--- BEGIN Provided data ---
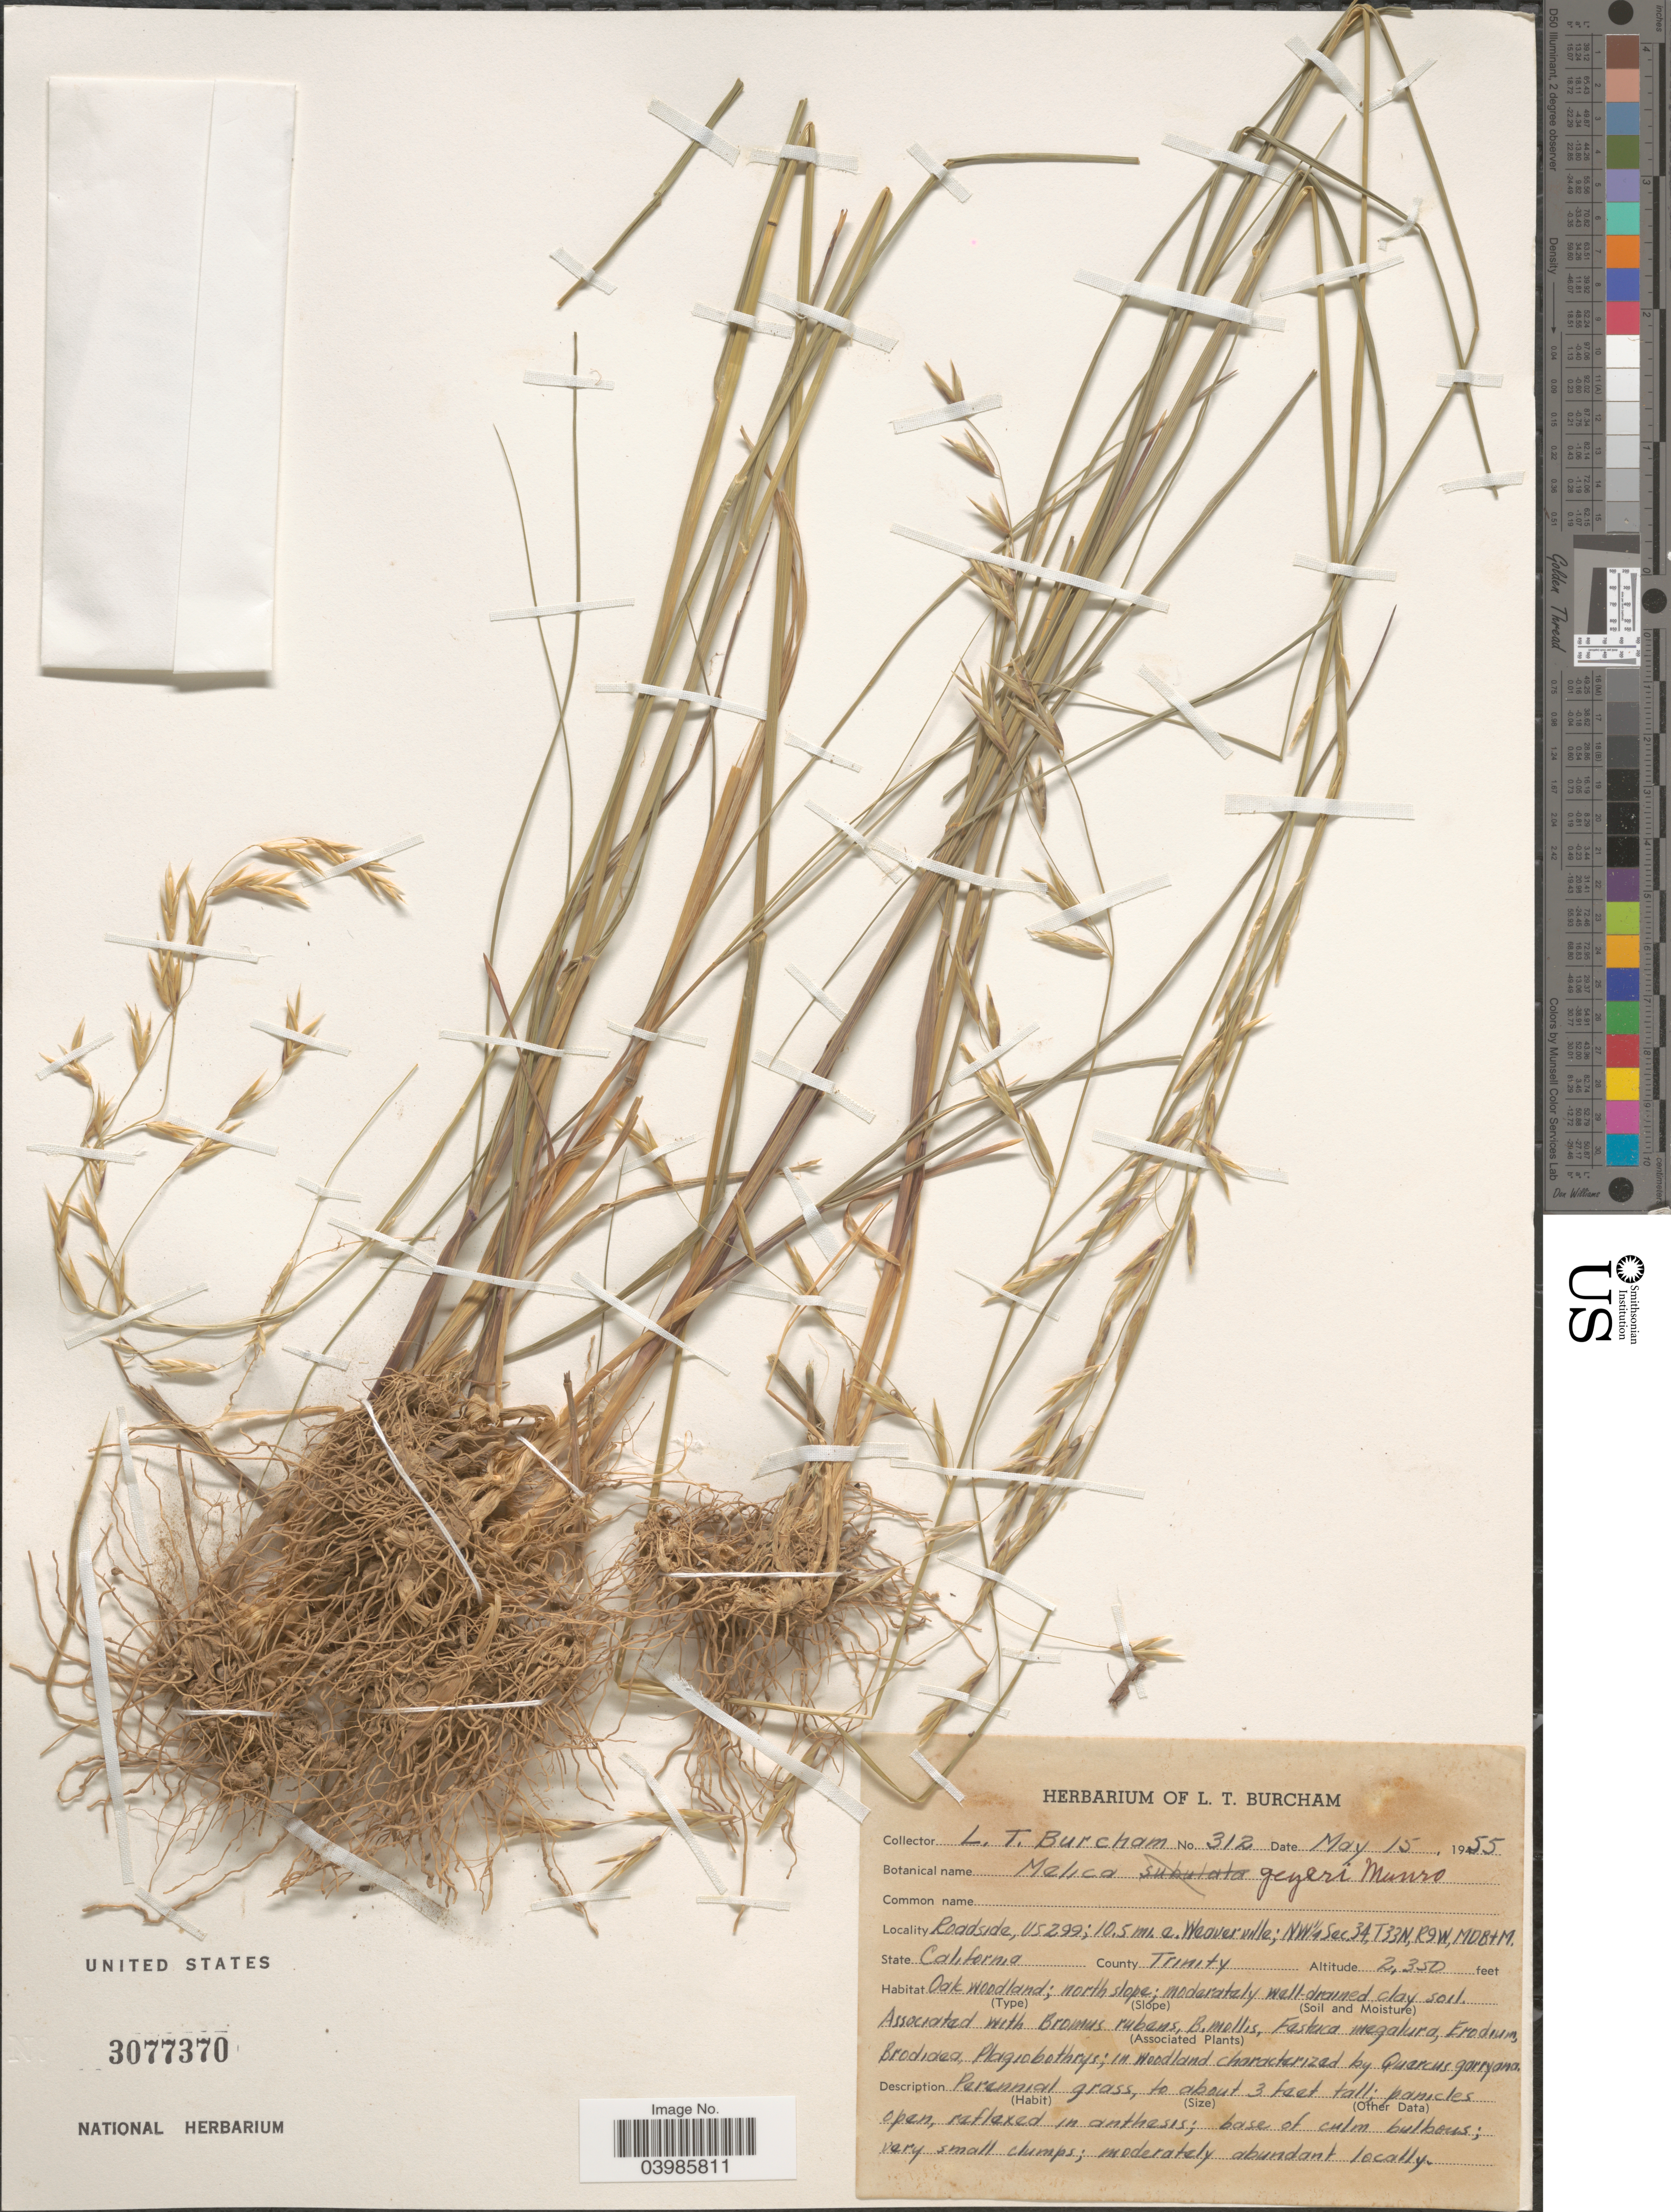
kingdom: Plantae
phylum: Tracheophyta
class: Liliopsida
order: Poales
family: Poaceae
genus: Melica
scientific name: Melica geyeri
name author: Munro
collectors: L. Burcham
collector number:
--- END Provided data ---
Reproduce every line of the records verbatim, omitting the pictures.

kingdom: Plantae
phylum: Tracheophyta
class: Liliopsida
order: Poales
family: Poaceae
genus: Melica
scientific name: Melica geyeri
name author: Munro
collectors: L. Burcham
collector number:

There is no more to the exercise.